Non. Le numéro est attribué automatiquement par l'ANTS lors de l'immatriculation, dans l'ordre alphanumérique national. Aucun choix n'est possible, contrairement à certains pays voisins (Royaume-Uni, Allemagne, Espagne) où les plaques personnalisées sont autorisées moyennant finance.
Puis-je garder mon ancien numéro FNI (avant 2009) ?
Non, le passage au SIV est obligatoire dans deux cas : à l'achat-vente du véhicule, et à la première démarche concernant la carte grise (changement d'adresse, duplicata). Les véhicules de collection peuvent éventuellement conserver leur plaque d'époque sous conditions strictes (carte grise collection, usage limité).
Faut-il rivetter ou coller les plaques ?
Les deux modes sont autorisés. Le rivetage (vis traversantes ou rivets) est plus sécurisé et reste la norme pour les voitures, motos et utilitaires. Le collage (adhésif double-face très fort) est accepté à condition que la fixation soit pérenne et que la plaque ne se décolle pas en usage normal. Toute plaque qui se détache à la première pluie est non conforme.
Que faire si je casse une plaque seul, à domicile ?
Commandez une plaque de remplacement chez un fabricant agréé en envoyant la copie de la carte grise. La nouvelle plaque arrive sous 48 à 72 heures pour 15 à 30 €. Aucune démarche ANTS n'est nécessaire : le numéro reste le même.
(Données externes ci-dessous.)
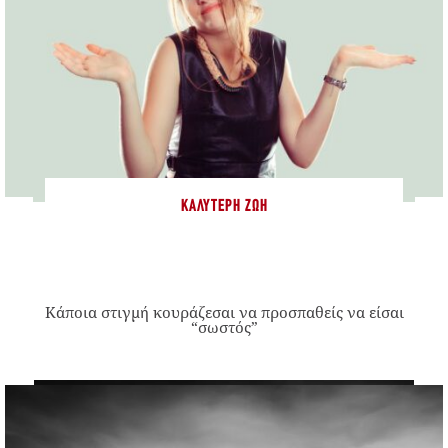
ΚΑΛΎΤΕΡΗ ΖΩΉ
Κάποια στιγμή κουράζεσαι να προσπαθείς να είσαι
“σωστός”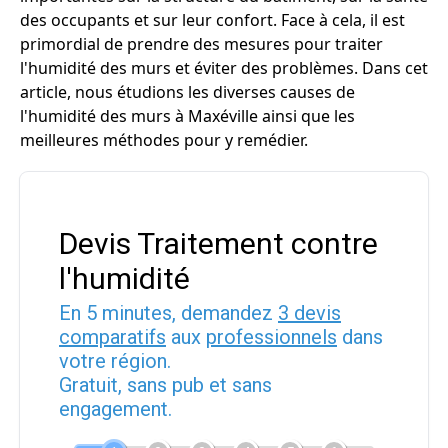
des occupants et sur leur confort. Face à cela, il est
primordial de prendre des mesures pour traiter
l'humidité des murs et éviter des problèmes. Dans cet
article, nous étudions les diverses causes de
l'humidité des murs à Maxéville ainsi que les
meilleures méthodes pour y remédier.
Devis Traitement contre
l'humidité
En 5 minutes, demandez
3 devis
comparatifs
aux
professionnels
dans
votre région.
Gratuit, sans pub et sans
engagement.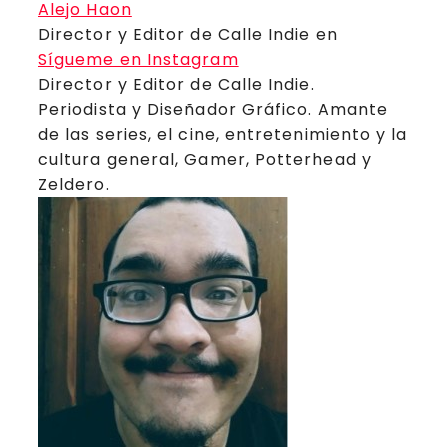
Alejo Haon
Director y Editor de Calle Indie
en
Sígueme en Instagram
Director y Editor de Calle Indie.
Periodista y Diseñador Gráfico. Amante
de las series, el cine, entretenimiento y la
cultura general, Gamer, Potterhead y
Zeldero.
Conduisez avec prudence en attendant : un véhicule sans plaque arrière, même temporairement, est verbalisable.
La plaque d'un véhicule étranger en France doit-elle changer ?
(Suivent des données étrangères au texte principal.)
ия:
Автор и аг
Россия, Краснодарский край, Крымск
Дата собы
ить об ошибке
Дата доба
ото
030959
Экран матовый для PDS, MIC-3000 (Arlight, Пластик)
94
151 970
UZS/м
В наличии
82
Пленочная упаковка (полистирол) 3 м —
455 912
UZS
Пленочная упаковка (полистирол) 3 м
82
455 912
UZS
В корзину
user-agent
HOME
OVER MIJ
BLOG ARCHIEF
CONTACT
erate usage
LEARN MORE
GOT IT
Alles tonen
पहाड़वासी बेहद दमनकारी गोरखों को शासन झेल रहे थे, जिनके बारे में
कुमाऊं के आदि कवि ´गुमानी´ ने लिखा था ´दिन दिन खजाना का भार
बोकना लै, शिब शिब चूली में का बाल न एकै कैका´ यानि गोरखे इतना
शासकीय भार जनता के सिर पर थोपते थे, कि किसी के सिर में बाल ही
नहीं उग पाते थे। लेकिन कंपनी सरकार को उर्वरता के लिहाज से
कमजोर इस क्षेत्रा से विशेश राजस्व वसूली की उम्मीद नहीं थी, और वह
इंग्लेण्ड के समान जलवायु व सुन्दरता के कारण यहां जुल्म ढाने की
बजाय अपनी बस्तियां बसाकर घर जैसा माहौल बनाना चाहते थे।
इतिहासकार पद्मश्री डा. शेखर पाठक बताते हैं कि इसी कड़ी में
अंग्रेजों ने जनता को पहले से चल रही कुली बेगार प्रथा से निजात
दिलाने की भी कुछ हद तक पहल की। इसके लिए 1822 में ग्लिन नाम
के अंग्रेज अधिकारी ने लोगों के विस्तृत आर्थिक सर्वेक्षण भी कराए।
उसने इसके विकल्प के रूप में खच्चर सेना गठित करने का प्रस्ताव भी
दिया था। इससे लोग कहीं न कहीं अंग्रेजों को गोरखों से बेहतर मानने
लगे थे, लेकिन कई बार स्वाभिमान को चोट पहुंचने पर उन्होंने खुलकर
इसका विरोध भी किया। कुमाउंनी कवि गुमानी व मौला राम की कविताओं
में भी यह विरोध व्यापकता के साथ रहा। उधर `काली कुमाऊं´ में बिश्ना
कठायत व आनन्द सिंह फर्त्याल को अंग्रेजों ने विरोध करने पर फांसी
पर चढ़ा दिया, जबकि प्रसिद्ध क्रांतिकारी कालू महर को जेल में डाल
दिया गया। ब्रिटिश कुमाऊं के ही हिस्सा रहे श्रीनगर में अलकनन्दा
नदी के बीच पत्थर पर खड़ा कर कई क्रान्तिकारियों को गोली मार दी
Pas immédiatement. Un véhicule immatriculé à l'étranger peut circuler en France pendant 6 mois sans modification. Au-delà, l'immatriculation française devient obligatoire pour les résidents : reproduction du numéro SIV sur de nouvelles plaques, en remplacement des plaques d'origine.
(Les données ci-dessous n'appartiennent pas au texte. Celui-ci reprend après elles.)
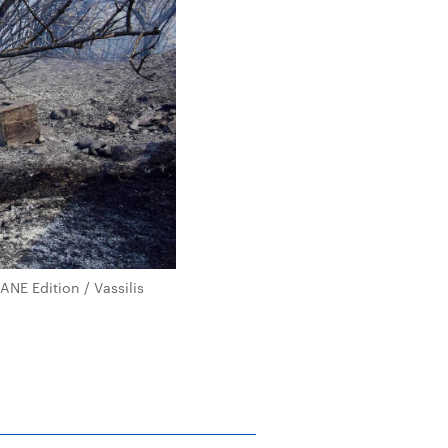
NE Edition / Vassilis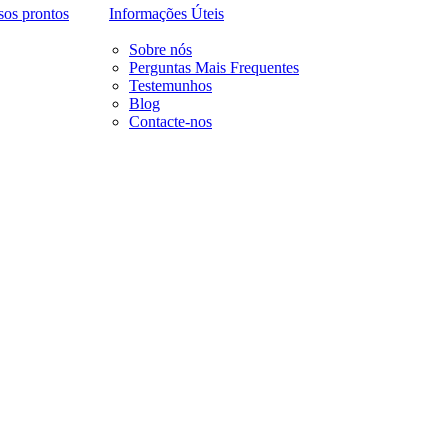
sos prontos
Informações Úteis
Sobre nós
Perguntas Mais Frequentes
Testemunhos
Blog
Contacte-nos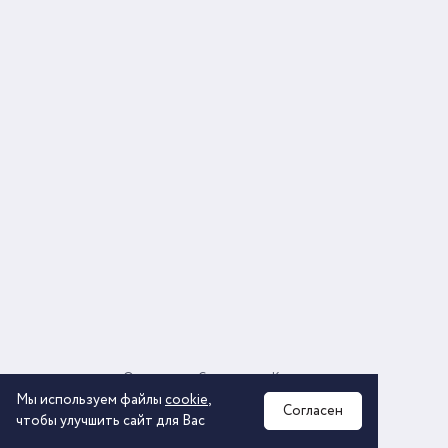
О компании
Соглашение
Контакты
Политика обработки персональных данных
Мы используем файлы
cookie
,
Согласен
чтобы улучшить сайт для Вас
2026 © ООО «КОМОС ГРУПП» «Торговая компания»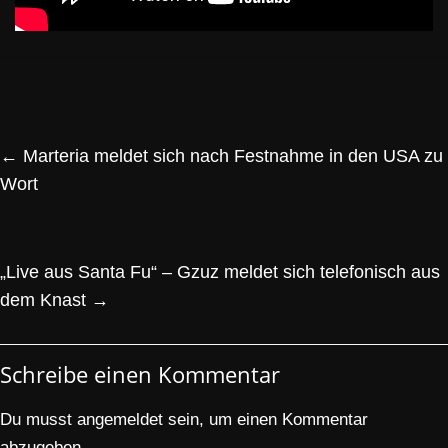
←
Marteria meldet sich nach Festnahme in den USA zu
Wort
„Live aus Santa Fu“ – Gzuz meldet sich telefonisch aus
dem Knast
→
Schreibe einen Kommentar
Du musst
angemeldet
sein, um einen Kommentar
abzugeben.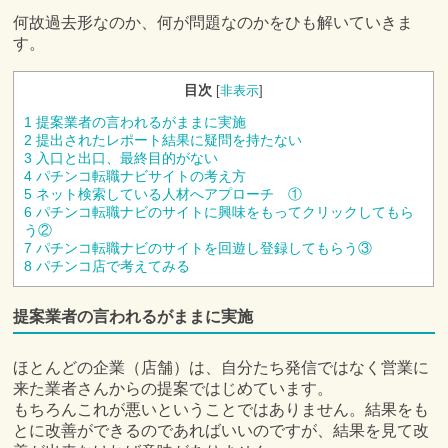
何故過去形なのか、何が問題なのかをひも解いていきま
す。
目次
[
非表示
]
1
提案業者の言われるがままに実施
2
提出されたレポート結果に疑問を持たない
3
入口と出口、最終目的がない
4
パチンコ転職ナビサイトの考え方
5
ネット検索している人材へアプローチ ①
6
パチンコ転職ナビのサイトに興味をもってクリックしてもら
う②
7
パチンコ転職ナビのサイトを回遊し登録してもらう③
8
パチンコ店で考えてみる
提案業者の言われるがままに実施
ほとんどの企業（店舗）は、自分たち発信ではなく営業に
来た業者さんからの提案ではじめています。
もちろんこれが悪いということではありません。結果をも
とに改善ができるのであればいいのですが、結果を見て改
Peut-on encadrer ou décorer la plaque ?
Oui pour le cadre (porte-plaque), à condition qu'il ne masque ni les caractères ni l'identifiant territorial. Tout ajout d'autocollant, sticker ou peinture sur les caractères est en revanche strictement interdit. Une plaque artistiquement « personnalisée » est non conforme et sanctionnée comme une plaque illégale.
Notre verdict
La plaque d'immatriculation est un objet banal mais hautement réglementé. Trois réflexes suffisent à éviter 95 % des problèmes. D'abord, n'acheter qu'auprès de fabricants agréés vérifiables (numéro TPPR visible, mentions légales claires, demande systématique de la carte grise) : c'est le seul moyen de se prémunir contre les revendeurs frauduleux ou les plaques pelant prématurément. Ensuite, surveiller régulièrement la lisibilité, la propreté et la fixation des deux plaques : une plaque illisible est une contre-visite quasi assurée au contrôle technique. Enfin, en cas de vol ou de doublonnage, agir vite : plainte sous 24 h, réimmatriculation, contestation des PV indus dans les 45 jours. Pour 25 € en moyenne et 48 heures de délai, la plaque d'immatriculation est l'un des éléments du véhicule où l'on n'a aucune raison de transiger sur la qualité ou la régularité.